Brief 1:
Please check each statement against the excerpt on heaps. For each, answer yes or no and quote the words that decide it. (a) In a max heap, a node is greater than or equal to all its children. (b) The parent and child formulas assume the array is indexed starting at 0. (c) The root is the only item that can be removed while keeping the tree complete.
Brief 2:
Pick up the excerpt on heaps after its final line and carry it forward.

Excerpt:
"""
Heaps are an implementation of a priority queue, an ADT that allows us to add items to their appropriate location (based on their priority), return the item of highest priority, and remove the item of highest priority. You can visualie a heap as a complete d-ary tree (usually, d = 2) that satisfies the heap property:
Every parent is better than both of its children.
In a min heap, a node is less than or equal to all its children. In a max heap, a node is greater than or equal to all its children.
So, where in the tree is the “best” (maximum or minimum) item at any given time?
For a binary heap, does it matter which child is on the left and which child is on the right? Why or why not?
In what data structure is there an ordering property between the left and right children, and why is it necessary for that data structure and not in heaps?
Since a complete tree is one where the first (h-1) levels are full AND the bottom level is filled from left to right, we can store our heaps in a single array. Suppose we index our array starting at index 1. For any node i, parent(i) = i/2. For any parent p, left_child(p) = 2p and right_child(p) = 2p + 1.
How does this change if we index our array starting at index 0? And how does that change if we have a 3-ary heap, 4-ary heap, 5-ary heap, etc.?
Thankfully, implementing the functions of a priority queue is not as hard as it sounds. Let’s say our heap is stored in an array a, and the variable size returns the number of items in the heap at a given time.
Pushing an Item: to add an item, we need to think about where to add it. In what location should we add our new item if we want to keep our tree complete? What index of our array does this correspond to? Adding the item is the easy part; after adding, we need to think about maintaining the heap property as well. If our newly added leaf is worse than its parent, does our heap property still hold? This is where “trickling up” comes in: to maintain the heap property, we need to recursively promote our new leaf up. How do we know when to stop “trickling up?”
Popping an Item: recall that when we remove from a heap, we are removing the best item. However, the best item is stored in the root, and we can’t just delete our root from the tree! In fact, the only item we can remove while maintaining a complete tree is the leaf node that is as far right as possible. Removing an item is going to involve three main steps:
a. Swap the “best” node with the very last leaf node. Where are these stored in our array?
"""
Dataset entries:
"""
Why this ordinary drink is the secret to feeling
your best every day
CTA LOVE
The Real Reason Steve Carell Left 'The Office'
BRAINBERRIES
"""
Expected answer 1:
(a) Yes: "In a max heap, a node is greater than or equal to all its children."
(b) No: "Suppose we index our array starting at index 1."
(c) No: "the only item we can remove while maintaining a complete tree is the leaf node that is as far right as possible."

Expected answer 2:
b. Delete the very last leaf node (which now stores our “best” item.)
c. Since the root now contains what was previously our very last leaf node, we are going to have to put it in its right place to maintain our heap property. The last step of removing involves “trickling down”: recursively swapping our new root with its best child. How do we know when to stop “trickling down?”
Top/Returning Best Value: to return the best value, all we have to do is return a[0]. The runtime of top() is clearly constant. What are the runtimes of adding/removing an item? (Hint: what is the height of a complete d-ary tree?)
Assignment
We're not going to be coding up a heap today (you learned in class how to code a binary heap, and you'll be implementing an n-ary heap in this homework assignment) — instead, we're going to use one!
Here's the problem:
ROCK BATTLE:
We have a collection of stones. Each stone has a positive integer weight. The stones are represented as a vector of ints, where each int is the stone's weight.
We want our rocks to battle. Each turn, we choose the two heaviest rocks and smash them together. Suppose the stones have weights x and y, where x <= y. The result of the smash is:
If x == y, both stones are totally destroyed.
If x != y, the stone of weight x is totally destroyed, and the stone of weight y now has weight y-x.
At the end, there is at most 1 stone left. Return the weight of this stone (or 0 if there are no stones left.)
You're encouraged to use the STL heap or priority queue.